▶ **ASSIGNMENT**
Below are the records. Retype exactly the lines between the lines holding "Inhalten, externen Diensten" and "Browsersitzung bestehen.", inclusive.

▶ **EXERCISE MATERIAL**
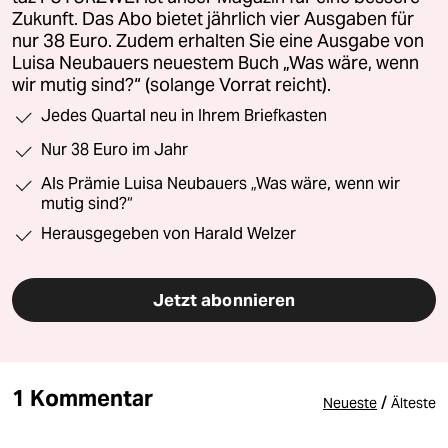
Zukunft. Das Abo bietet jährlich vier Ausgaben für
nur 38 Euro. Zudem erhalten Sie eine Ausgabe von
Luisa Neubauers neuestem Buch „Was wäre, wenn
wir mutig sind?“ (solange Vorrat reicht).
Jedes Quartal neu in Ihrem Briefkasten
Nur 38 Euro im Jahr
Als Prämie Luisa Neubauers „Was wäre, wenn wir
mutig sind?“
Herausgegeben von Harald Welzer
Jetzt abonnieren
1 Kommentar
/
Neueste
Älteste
---
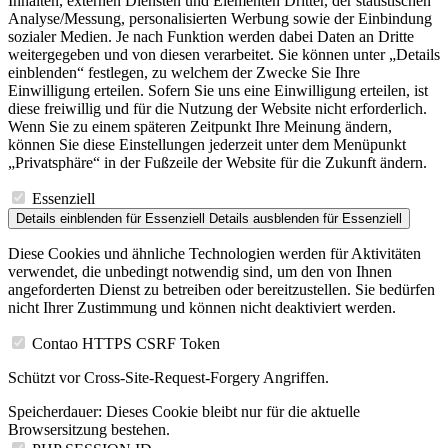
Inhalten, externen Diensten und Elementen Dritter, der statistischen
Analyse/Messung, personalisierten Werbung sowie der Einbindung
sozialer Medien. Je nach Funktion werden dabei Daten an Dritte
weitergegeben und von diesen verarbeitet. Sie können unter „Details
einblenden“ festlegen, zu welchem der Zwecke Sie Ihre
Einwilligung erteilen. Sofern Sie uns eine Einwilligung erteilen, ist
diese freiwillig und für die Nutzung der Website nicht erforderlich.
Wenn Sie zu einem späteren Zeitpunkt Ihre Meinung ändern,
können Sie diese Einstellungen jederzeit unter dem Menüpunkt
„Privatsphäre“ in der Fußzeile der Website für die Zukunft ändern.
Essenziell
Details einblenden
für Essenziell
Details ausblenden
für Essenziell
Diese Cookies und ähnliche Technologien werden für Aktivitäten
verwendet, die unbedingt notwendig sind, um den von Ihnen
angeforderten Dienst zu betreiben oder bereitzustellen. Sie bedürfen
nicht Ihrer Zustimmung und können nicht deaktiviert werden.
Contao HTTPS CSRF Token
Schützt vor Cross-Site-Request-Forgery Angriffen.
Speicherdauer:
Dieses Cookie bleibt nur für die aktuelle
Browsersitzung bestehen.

▶ **RESULT OF THE EXERCISE**
Inhalten, externen Diensten und Elementen Dritter, der statistischen
Analyse/Messung, personalisierten Werbung sowie der Einbindung
sozialer Medien. Je nach Funktion werden dabei Daten an Dritte
weitergegeben und von diesen verarbeitet. Sie können unter „Details
einblenden“ festlegen, zu welchem der Zwecke Sie Ihre
Einwilligung erteilen. Sofern Sie uns eine Einwilligung erteilen, ist
diese freiwillig und für die Nutzung der Website nicht erforderlich.
Wenn Sie zu einem späteren Zeitpunkt Ihre Meinung ändern,
können Sie diese Einstellungen jederzeit unter dem Menüpunkt
„Privatsphäre“ in der Fußzeile der Website für die Zukunft ändern.
Essenziell
Details einblenden
für Essenziell
Details ausblenden
für Essenziell
Diese Cookies und ähnliche Technologien werden für Aktivitäten
verwendet, die unbedingt notwendig sind, um den von Ihnen
angeforderten Dienst zu betreiben oder bereitzustellen. Sie bedürfen
nicht Ihrer Zustimmung und können nicht deaktiviert werden.
Contao HTTPS CSRF Token
Schützt vor Cross-Site-Request-Forgery Angriffen.
Speicherdauer:
Dieses Cookie bleibt nur für die aktuelle
Browsersitzung bestehen.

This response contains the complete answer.